The output signals of all amplifiers exhibit a time delay when compared to their input signals. This delay causes a phase difference between the amplifier's input and output signals. If there are enough stages in the amplifier, at some frequency, the output signal will lag behind the input signal by one cycle period at that frequency. In this situation, the amplifier's output signal will be in phase with its input signal though lagging behind it by 360°, i.e., the output will have a phase angle of 360°. This lag is of great consequence in amplifiers that use feedback. The reason: the amplifier will oscillate if the fed-back output signal is in phase with the input signal at the frequency at which its open-loop voltage gain equals its closed-loop voltage gain and the open-loop voltage gain is one or greater. The oscillation will occur because the fed-back output signal will then reinforce the input signal at that frequency.[2] In conventional operational amplifiers, the critical output phase angle is 180° because the output is fed back to the input through an inverting input which adds an additional 180°.

In practice, feedback amplifiers must be designed with phase margins substantially in excess of 0°, even though amplifiers with phase margins of, say, 1° are theoretically stable. The reason is that many practical factors can reduce the phase margin below the theoretical minimum. A prime example is when the amplifier's output is connected to a capacitive load. Therefore, operational amplifiers are usually compensated to achieve a minimum phase margin of 45° or so. This means that at the frequency at which the open and closed loop gains meet, the phase angle is 135°. The calculation is: -135° - (-180°) = 45°. See Warwick[3] or Stout[4] for a detailed analysis of the techniques and results of compensation to insure adequate phase margins. See also the article "Pole splitting". Often amplifiers are designed to achieve a typical phase margin of 60 degrees. If the typical phase margin is around 60 degrees then the minimum phase margin will typically be greater than 45 degrees. A phase margin of 60 degrees is also a magic number because it allows for the fastest settling time when attempting to follow a voltage step input (a Butterworth design). An amplifier with lower phase margin will ring[nb 1] for longer and an amplifier with more phase margin will take a longer time to rise to the voltage step's final level.
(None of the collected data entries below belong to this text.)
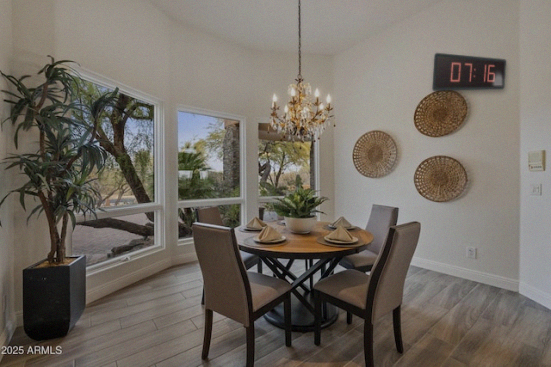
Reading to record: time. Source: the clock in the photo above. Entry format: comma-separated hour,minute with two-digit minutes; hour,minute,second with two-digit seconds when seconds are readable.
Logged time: 7,16
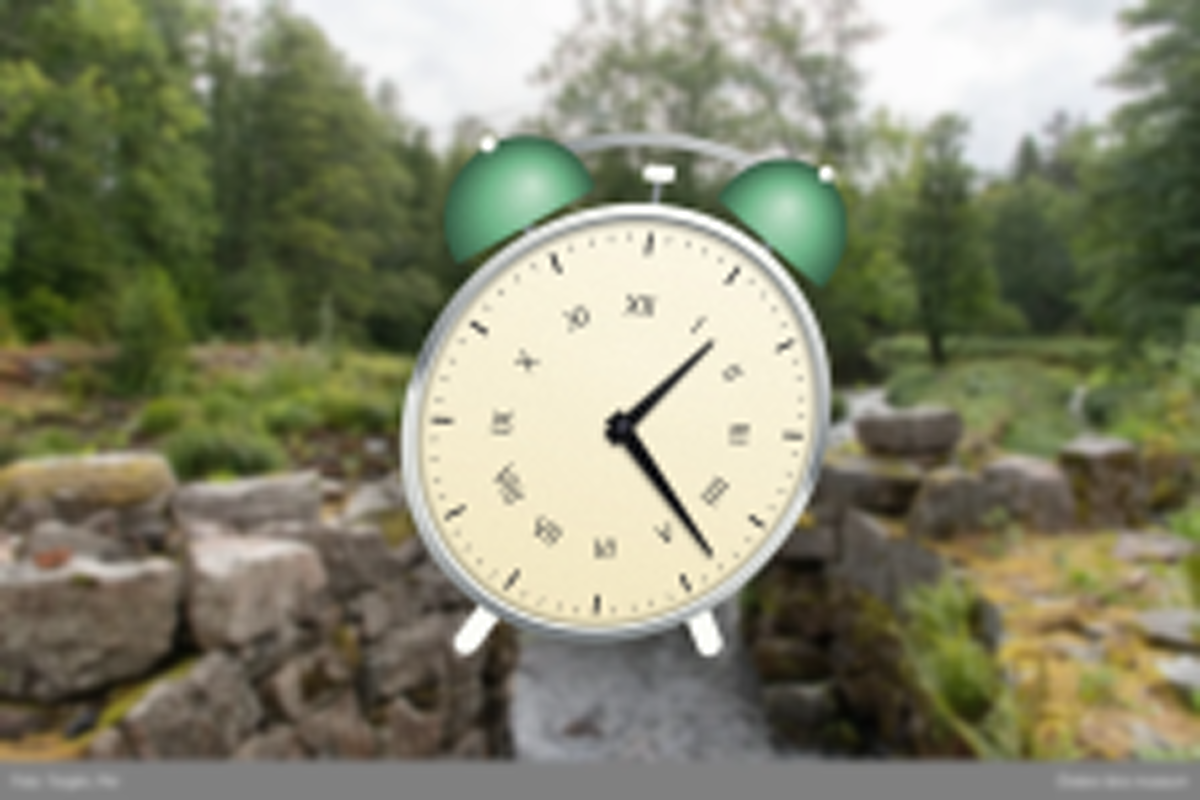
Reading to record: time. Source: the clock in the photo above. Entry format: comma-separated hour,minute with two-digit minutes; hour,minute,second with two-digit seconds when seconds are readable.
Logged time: 1,23
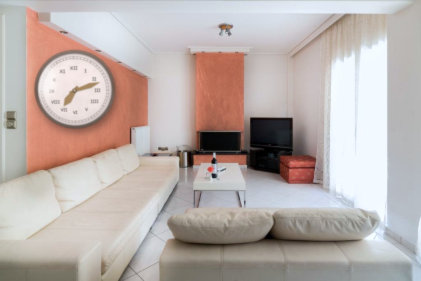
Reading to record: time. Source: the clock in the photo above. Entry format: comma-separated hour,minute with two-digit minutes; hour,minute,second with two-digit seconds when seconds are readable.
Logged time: 7,12
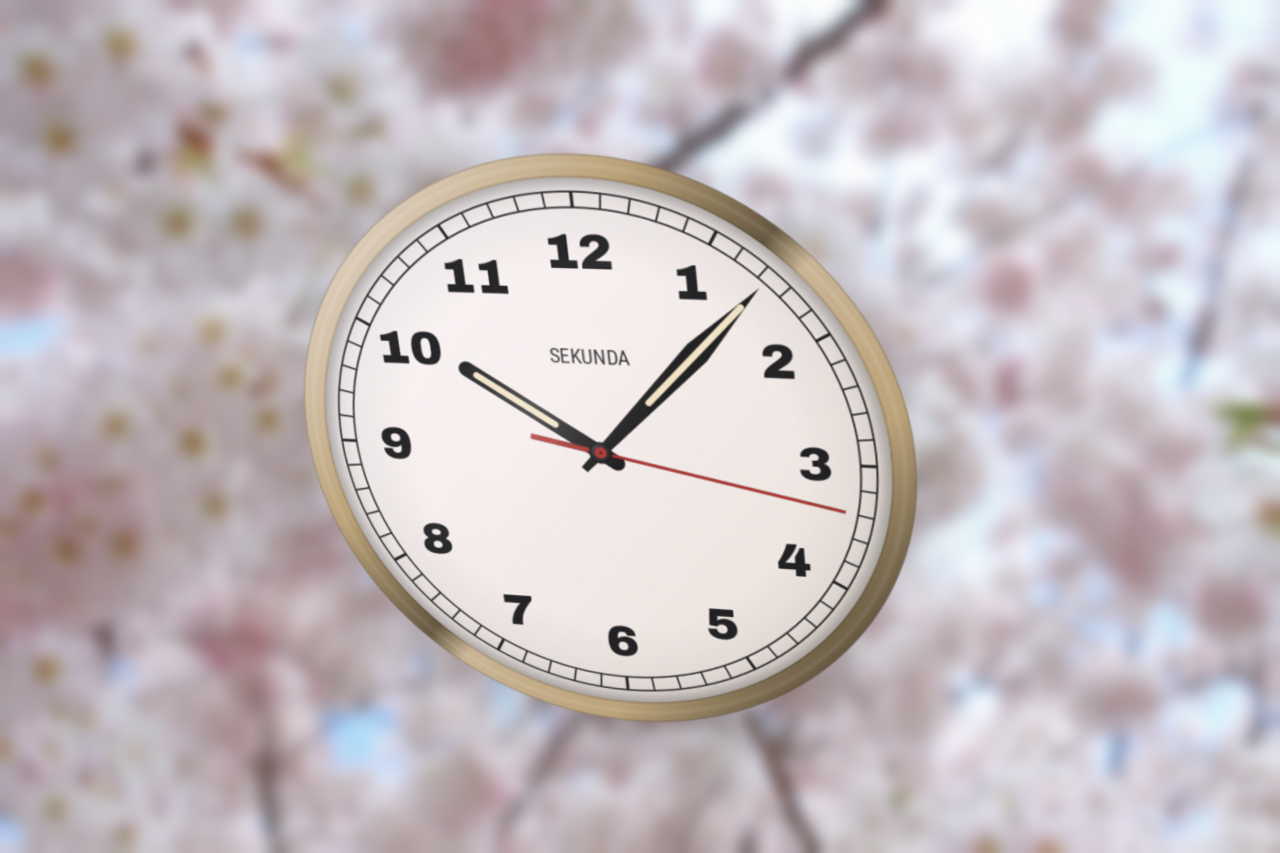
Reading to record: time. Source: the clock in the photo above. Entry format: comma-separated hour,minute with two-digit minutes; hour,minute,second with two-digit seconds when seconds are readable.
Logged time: 10,07,17
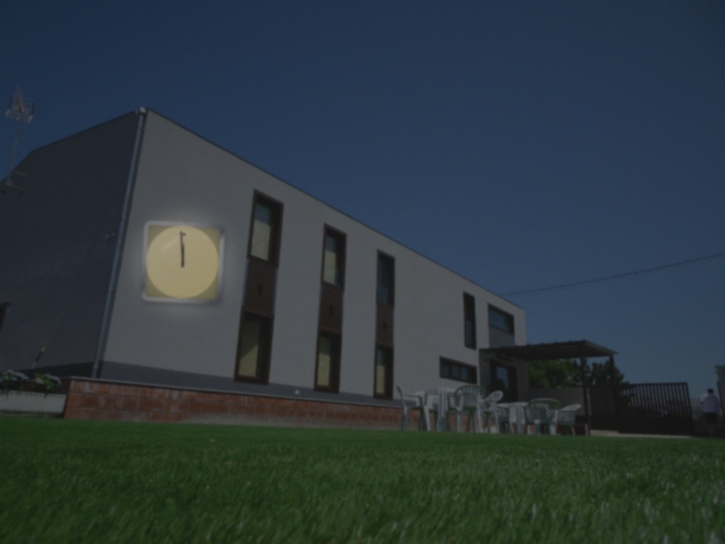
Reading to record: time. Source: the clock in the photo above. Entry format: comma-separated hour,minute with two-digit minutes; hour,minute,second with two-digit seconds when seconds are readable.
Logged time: 11,59
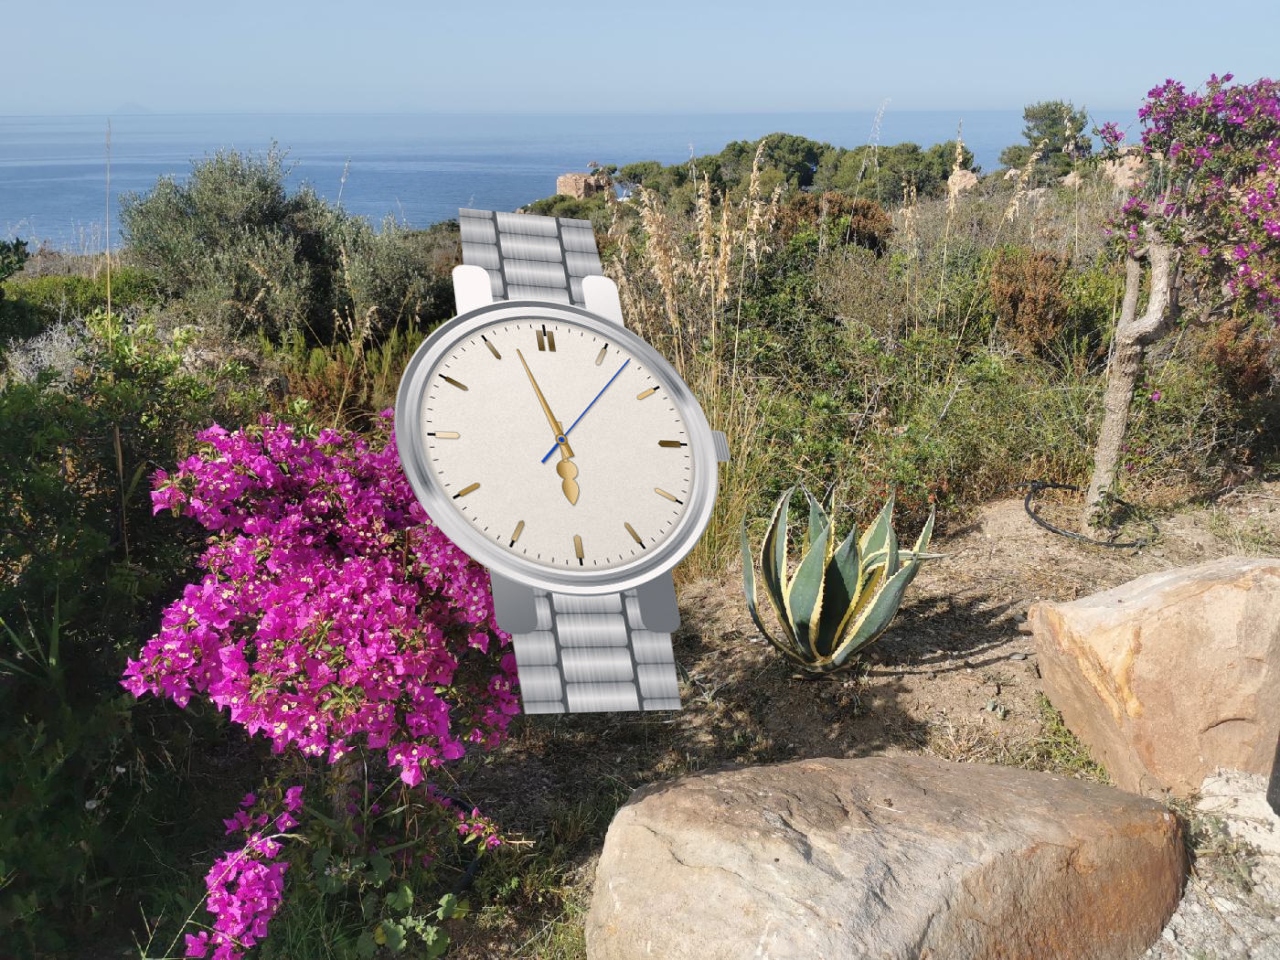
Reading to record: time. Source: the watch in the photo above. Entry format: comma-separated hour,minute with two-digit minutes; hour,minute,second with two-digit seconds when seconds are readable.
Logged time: 5,57,07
A related measure is gain margin. While phase margin comes from the phase where the loop gain equals one, the gain margin is based upon the gain where the phase equals -180 degrees.

Footnotes

  1. Ringing is the displaying of a decaying oscillation for a portion of the output signal's cycle; see ringing artifacts.

References

  1. Paul Horowitz & Hill W (1989). The art of electronics (Second ed.). Cambridge MA: Cambridge University Press. § 4.33 pp. 242–249. ISBN 0-521-37095-7.
  2. Ibid, p. 245.
  3. K Warwick (1996). An introduction to control systems (Second ed.). Singapore: World Scientific. Chapter 5, pp. 137–196. ISBN 981-02-2597-0. (pb). ISBN 981-02-1563-0 (hc).
  4. David F Stout & Kaufman M (1976). Handbook of operational amplifier circuit design. NY: McGraw-Hill. Sec. 3–4. ISBN 0-07-061797-X.